Acting for the administrators, Sydney Mitchell is the only English firm outside London to be involved in the realisation of assets. The team is lead by Kamal Majevadia, Insolvency specialist and associate Simon Jobson, Commercial Property specialist.

Sydney Mitchell anticipate that they will deal with up to 150 stores nationwide, subject to receipt of offers

Commenting on the instruction, Kamal said, "it is a major coup for the firm to be acting on this matter. We are often seen as a more regional firm, but this instruction is a real opportunity for us to prove our ability to facilitate high profile work on a national level."

Sydney Mitchell helps save jobs at two midland casinos

Sydney Mitchell has helped save 120 jobs by finalising the acquisition of two casinos in the region.

The Castle casino in Wolverhampton and the Rubicon in Dudley both went into administration in March of this year. With the assistance of Sydney Mitchell both have now been acquired by casino chain Casino 36.

Casino 36, which currently has a casino in the North West of England, has been looking to expand by acquiring new sites. With the appropriate expertise in order to manage the two casinos, the take over made perfect sense.

After working with Sydney Mitchell on a number of business matters Casino 36 turned to the firm to assist them with this transaction.

Acting on behalf of Casino 36 were the commercial and insolvency teams at Sydney Mitchell. John Irving and Kam Majevadia managed and negotiated the successful and swift purchase of the two sites.

"It was imperative that the transactions were performed quickly in order to secure the jobs for the staff at the two casinos and to deal with the regulatory issues. The deal was turned around and completed in just over a fortnight" says John Irving, Partner at Sydney Mitchell.

"As unfortunate as it was for the Rubicon and the Castle casinos to run into difficulties, being able to help Casino 36 in the take over has helped soften the blow and it has meant that the 120 employees over the two sites still have their positions coming up to Christmas" says John.

Insolvency increase as green shoots appear

Despite talk of 'green shoots' of economic recovery and an improving market, the Insolvency team at Sydney Mitchell are expecting a rise in Insolvency cases heading their way.

Already insolvency statistics show that there is a 39.1% increase from last year in company insolvency's. This includes administrations, compulsory liquidations and creditors voluntary liquidations. Individual insolvency's are also on the increase with a rise of 27.4% from last year. This figure includes bankruptcies, IVAs (Individual Voluntary Arrangements) and DROs (Debt Relief Orders).

"Despite the tentative confidence we appear to be hearing from commentators, we are still seeing a continued lack of demand and confidence in the market place" says Kam Majevadia, Partner and head of the insolvency team at Sydney Mitchell.

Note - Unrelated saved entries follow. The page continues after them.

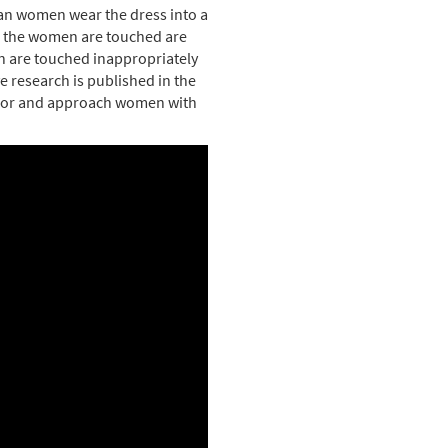
ian women wear the dress into a
e the women are touched are
n are touched inappropriately
e research is published in the
vior and approach women with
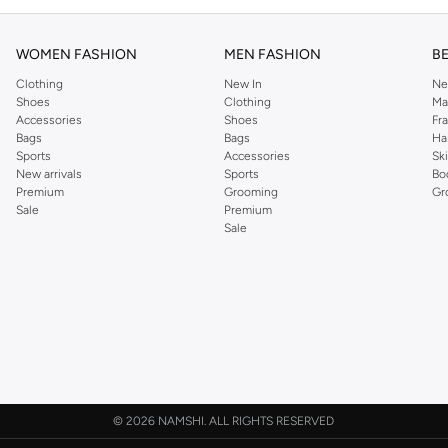
WOMEN FASHION
MEN FASHION
B
Clothing
New In
Ne
Shoes
Clothing
Ma
Accessories
Shoes
Fr
Bags
Bags
Ha
Sports
Accessories
Sk
New arrivals
Sports
Bo
Premium
Grooming
Gr
Sale
Premium
Sale
©
2026 NAMSHI. ALL RIGHTS RESERVED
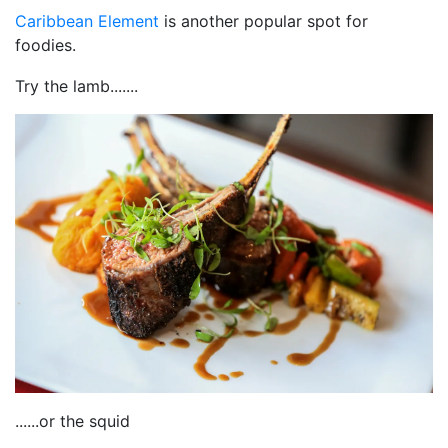
Caribbean Element
is another popular spot for
foodies.
Try the lamb.......
......or the squid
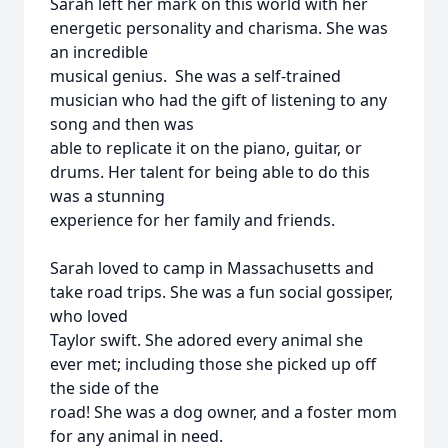
Sarah left her mark on this world with her
energetic personality and charisma. She was
an incredible
musical genius. She was a self-trained
musician who had the gift of listening to any
song and then was
able to replicate it on the piano, guitar, or
drums. Her talent for being able to do this
was a stunning
experience for her family and friends.
Sarah loved to camp in Massachusetts and
take road trips. She was a fun social gossiper,
who loved
Taylor swift. She adored every animal she
ever met; including those she picked up off
the side of the
road! She was a dog owner, and a foster mom
for any animal in need.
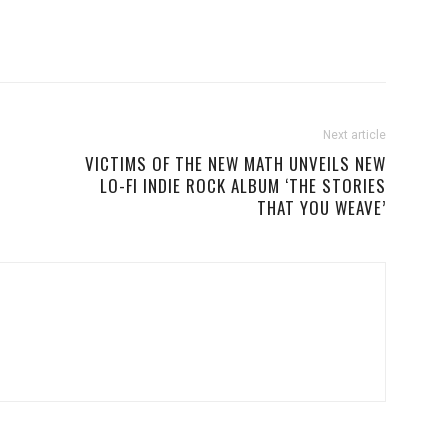
Next article
VICTIMS OF THE NEW MATH UNVEILS NEW
LO-FI INDIE ROCK ALBUM ‘THE STORIES
THAT YOU WEAVE’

"Companies have had support from lenders and HMRC through the troubled times but this support is not indefinite. As the economy improves it is not surprising that lenders and HMRC are starting to impose tighter deadlines for increased regular payments. Because of this, companies face even greater pressure on their cash flow and this will result, ultimately, in more companies being faced with insolvency. They will need the expertise of an insolvency lawyer to guide them through the complex insolvency legislation and to help them to avoid the inevitable pitfalls."

In order to meet the increasing demand from their clients Sydney Mitchell have appointed Grace Strawford to join the insolvency team. Grace, a qualified solicitor, has been with Sydney Mitchell since 2005 and has been taken into the department on a permanent basis after being seconded to assist with the high levels of work currently coming in and discovering a real interest in the work. Grace has a broad range of experience which makes her an ideal candidate for dealing with insolvency work.

"For companies facing insolvency it can seem that they are losing everything" says Kam. "Although Insolvency has serious implications, in some cases it can be used to provide debt relief for insolvent companies and individuals, helping them to make a fresh start and review their financial position."